Each of these applications uses RAM and the more of them you have in the background, the more of your system’s memory is used before you even begin to launch applications. For example the screenshot below shows my Windows 8 computer with only my web browser open, but you can see that already 2.4 GB of memory is used.

The next question was asked by Mark:  if more RAM is better then why not get as much as you can? Why stop at 16GB? While there is nothing technically wrong with having more than 16GB of RAM, the benefits of having more RAM only come into effect if you’re using the existing RAM fully. If you use 70% of 8 GB of RAM on a typical day, then you won’t see any performance improvement with 16GB of RAM since over 10 GB of it would sit unused.

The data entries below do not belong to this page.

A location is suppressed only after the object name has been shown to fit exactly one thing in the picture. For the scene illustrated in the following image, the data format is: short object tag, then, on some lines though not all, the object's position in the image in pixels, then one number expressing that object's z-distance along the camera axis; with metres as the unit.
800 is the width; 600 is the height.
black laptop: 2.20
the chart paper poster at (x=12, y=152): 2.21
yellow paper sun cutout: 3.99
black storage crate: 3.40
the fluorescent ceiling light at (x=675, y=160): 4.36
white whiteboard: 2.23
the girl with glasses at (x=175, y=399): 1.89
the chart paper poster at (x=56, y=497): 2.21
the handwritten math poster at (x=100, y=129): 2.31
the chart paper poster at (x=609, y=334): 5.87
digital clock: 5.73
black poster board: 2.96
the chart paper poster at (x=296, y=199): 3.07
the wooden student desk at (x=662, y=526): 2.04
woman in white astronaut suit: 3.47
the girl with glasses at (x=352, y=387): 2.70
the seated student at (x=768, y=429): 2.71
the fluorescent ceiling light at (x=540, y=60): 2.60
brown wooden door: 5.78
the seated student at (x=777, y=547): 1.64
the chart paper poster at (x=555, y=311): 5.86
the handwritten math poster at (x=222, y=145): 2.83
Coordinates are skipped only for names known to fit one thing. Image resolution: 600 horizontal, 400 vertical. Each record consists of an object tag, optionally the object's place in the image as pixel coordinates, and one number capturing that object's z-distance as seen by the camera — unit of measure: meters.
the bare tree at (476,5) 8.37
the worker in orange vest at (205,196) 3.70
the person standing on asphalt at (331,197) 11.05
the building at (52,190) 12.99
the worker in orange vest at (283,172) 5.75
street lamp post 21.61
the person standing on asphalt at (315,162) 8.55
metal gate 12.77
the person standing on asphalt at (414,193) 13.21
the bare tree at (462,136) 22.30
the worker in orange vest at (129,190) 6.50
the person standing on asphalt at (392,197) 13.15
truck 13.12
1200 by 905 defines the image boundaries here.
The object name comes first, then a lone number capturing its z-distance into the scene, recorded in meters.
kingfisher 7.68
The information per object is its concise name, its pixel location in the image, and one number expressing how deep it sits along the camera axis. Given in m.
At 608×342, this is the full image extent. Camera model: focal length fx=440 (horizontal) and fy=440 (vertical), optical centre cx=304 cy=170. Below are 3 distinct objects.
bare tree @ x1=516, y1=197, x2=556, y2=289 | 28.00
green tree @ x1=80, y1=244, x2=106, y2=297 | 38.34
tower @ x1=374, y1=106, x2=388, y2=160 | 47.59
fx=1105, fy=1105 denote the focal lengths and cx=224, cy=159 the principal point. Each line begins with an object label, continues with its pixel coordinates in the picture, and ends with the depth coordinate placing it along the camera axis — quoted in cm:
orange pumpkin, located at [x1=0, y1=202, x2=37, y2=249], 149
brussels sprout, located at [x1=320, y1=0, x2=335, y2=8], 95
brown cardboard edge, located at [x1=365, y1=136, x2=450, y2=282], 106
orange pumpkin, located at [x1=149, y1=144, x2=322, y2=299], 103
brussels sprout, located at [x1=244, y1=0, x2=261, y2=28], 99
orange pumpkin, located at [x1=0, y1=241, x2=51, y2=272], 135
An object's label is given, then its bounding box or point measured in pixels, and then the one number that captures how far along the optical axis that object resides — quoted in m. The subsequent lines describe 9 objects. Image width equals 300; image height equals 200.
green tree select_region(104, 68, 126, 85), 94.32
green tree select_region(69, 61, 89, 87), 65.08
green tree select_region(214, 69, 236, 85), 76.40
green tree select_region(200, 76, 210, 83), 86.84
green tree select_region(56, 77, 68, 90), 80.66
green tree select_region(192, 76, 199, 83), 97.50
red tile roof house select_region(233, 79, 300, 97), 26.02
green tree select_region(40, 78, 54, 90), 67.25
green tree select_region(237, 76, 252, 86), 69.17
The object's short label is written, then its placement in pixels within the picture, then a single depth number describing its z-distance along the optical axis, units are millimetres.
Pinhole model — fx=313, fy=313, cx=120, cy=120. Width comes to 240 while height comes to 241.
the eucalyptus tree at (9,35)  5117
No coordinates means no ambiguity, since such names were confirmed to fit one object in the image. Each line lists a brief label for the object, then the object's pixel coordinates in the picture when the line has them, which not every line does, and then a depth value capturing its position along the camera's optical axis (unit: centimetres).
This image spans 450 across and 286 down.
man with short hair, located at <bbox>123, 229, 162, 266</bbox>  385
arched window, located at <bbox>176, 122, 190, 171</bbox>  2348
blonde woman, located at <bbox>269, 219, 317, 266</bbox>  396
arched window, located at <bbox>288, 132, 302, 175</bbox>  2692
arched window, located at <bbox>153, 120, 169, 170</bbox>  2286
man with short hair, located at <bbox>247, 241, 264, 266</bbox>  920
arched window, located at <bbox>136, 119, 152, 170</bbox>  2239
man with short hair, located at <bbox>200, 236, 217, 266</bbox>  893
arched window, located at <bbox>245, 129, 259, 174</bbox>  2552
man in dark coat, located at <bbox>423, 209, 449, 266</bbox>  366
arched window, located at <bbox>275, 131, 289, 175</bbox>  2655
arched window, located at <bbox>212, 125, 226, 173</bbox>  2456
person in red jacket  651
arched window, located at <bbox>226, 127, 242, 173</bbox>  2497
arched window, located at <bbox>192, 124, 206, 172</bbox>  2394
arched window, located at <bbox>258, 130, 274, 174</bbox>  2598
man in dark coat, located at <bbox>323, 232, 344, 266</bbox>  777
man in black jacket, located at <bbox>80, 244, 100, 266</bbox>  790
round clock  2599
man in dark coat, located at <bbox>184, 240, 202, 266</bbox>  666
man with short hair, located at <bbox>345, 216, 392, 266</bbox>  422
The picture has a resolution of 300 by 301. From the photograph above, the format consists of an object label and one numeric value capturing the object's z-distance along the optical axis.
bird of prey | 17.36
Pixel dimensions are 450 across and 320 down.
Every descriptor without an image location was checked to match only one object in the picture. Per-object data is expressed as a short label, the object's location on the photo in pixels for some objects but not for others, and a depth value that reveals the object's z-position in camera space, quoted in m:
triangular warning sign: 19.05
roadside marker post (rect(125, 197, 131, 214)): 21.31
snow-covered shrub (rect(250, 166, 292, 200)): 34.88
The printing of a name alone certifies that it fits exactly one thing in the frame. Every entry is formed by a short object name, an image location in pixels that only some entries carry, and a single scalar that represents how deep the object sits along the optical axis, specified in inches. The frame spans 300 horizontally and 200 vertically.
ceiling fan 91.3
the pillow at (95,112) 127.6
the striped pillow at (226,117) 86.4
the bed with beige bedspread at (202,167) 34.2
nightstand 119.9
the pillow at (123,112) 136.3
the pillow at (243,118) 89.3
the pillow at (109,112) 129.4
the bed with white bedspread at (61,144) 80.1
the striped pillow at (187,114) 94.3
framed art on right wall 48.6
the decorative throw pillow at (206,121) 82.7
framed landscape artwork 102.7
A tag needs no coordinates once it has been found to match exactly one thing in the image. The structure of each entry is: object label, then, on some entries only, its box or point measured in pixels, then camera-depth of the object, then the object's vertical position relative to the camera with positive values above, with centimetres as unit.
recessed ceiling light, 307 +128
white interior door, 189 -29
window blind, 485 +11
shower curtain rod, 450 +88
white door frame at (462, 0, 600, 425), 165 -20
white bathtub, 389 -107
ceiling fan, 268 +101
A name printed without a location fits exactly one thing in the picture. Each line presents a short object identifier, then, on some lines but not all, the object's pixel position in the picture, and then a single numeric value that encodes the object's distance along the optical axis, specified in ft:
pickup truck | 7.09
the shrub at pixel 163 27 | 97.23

For example, below I loaded my machine up with my typical daily grouping of mail clients, web browsers, image editing programs, office suite programs and various other things I regularly use. While my RAM usage did spike up to 4.6 GB, (which would leave me out of memory if I had 4 GB) there would of been no benefit to having 32 GB of RAN instead of the 8 I currently have.

The final recommend total in my article of 8 GB to 16 GB of memory, is based on the average usage of memory by most users and the current price of RAM. Third party sellers of memory will typically offer 16 GB of RAM in a two chip (8 GB per chip) configuration for $110 to $150 and 8 GB of RAM in a two chip (4 GB per chip) configuration for $50 to $80. Buying increased memory from the PC manufacturer will often cost you significantly more then buying it from a third party and doing the upgrade yourself.


P.S. Wondering why I recommended two chip configurations instead of a single larger chip? Most modern computers will run memory in dual channel mode if there are two identical memory chips present, which offers significantly faster memory transfer speeds than running single channel configurations. Check your motherboard specifications or computer specifications to see how many memory slots are present, and try to upgrade in even numbers. Example: If you have four slots use sets of two with identical RAM chips.